* Data provided
________________________

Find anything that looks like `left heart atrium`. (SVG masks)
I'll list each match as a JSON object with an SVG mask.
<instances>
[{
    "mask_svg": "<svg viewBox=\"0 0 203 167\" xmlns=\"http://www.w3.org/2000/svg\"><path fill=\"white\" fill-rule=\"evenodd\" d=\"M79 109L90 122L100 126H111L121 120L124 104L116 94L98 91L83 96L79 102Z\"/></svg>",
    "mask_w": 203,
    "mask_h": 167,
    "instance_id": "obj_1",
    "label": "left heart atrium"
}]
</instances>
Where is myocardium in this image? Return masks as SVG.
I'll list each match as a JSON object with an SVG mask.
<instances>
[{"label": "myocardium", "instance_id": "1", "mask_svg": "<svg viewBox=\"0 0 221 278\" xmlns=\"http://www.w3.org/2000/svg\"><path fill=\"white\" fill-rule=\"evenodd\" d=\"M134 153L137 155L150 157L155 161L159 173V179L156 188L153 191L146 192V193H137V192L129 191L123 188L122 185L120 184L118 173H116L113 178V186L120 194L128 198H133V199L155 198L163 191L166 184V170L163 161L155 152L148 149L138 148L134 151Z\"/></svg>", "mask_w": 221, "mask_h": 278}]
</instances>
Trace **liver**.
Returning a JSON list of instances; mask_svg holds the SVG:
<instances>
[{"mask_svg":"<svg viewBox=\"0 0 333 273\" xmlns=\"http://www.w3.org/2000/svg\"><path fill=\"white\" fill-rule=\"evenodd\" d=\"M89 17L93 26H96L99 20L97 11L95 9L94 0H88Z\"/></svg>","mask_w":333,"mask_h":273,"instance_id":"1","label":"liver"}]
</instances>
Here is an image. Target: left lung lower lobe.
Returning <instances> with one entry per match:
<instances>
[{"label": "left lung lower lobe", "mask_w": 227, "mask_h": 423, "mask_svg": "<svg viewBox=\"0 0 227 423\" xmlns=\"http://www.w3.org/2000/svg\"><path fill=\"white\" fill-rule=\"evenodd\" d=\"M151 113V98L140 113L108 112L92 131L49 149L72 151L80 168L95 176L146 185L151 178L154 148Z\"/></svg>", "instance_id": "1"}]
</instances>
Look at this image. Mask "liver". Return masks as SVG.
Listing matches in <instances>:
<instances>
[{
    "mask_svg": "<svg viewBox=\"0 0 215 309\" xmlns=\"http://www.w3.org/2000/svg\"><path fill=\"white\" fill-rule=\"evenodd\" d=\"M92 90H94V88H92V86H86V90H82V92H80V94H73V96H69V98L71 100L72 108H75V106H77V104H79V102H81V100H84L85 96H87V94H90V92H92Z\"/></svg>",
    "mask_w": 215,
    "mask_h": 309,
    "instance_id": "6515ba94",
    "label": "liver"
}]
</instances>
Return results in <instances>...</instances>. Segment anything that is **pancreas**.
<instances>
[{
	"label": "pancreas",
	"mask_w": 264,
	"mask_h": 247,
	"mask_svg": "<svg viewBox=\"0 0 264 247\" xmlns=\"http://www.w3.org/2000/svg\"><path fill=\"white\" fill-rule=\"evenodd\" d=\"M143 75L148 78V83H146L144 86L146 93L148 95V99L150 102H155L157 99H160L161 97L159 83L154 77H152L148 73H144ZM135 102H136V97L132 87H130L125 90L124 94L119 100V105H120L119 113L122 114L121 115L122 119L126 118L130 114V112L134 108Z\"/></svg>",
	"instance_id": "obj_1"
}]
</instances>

________________________

Reproduce the entries word for word, starting at the very first line and ending with the line that contains "109L90 122L100 126H111L121", including that line.

* Solved problem
Find anything that looks like `left heart atrium`. (SVG masks)
I'll list each match as a JSON object with an SVG mask.
<instances>
[{
    "mask_svg": "<svg viewBox=\"0 0 203 167\" xmlns=\"http://www.w3.org/2000/svg\"><path fill=\"white\" fill-rule=\"evenodd\" d=\"M79 109L90 122L100 126H111L121 120L124 104L116 94L98 91L83 96L79 102Z\"/></svg>",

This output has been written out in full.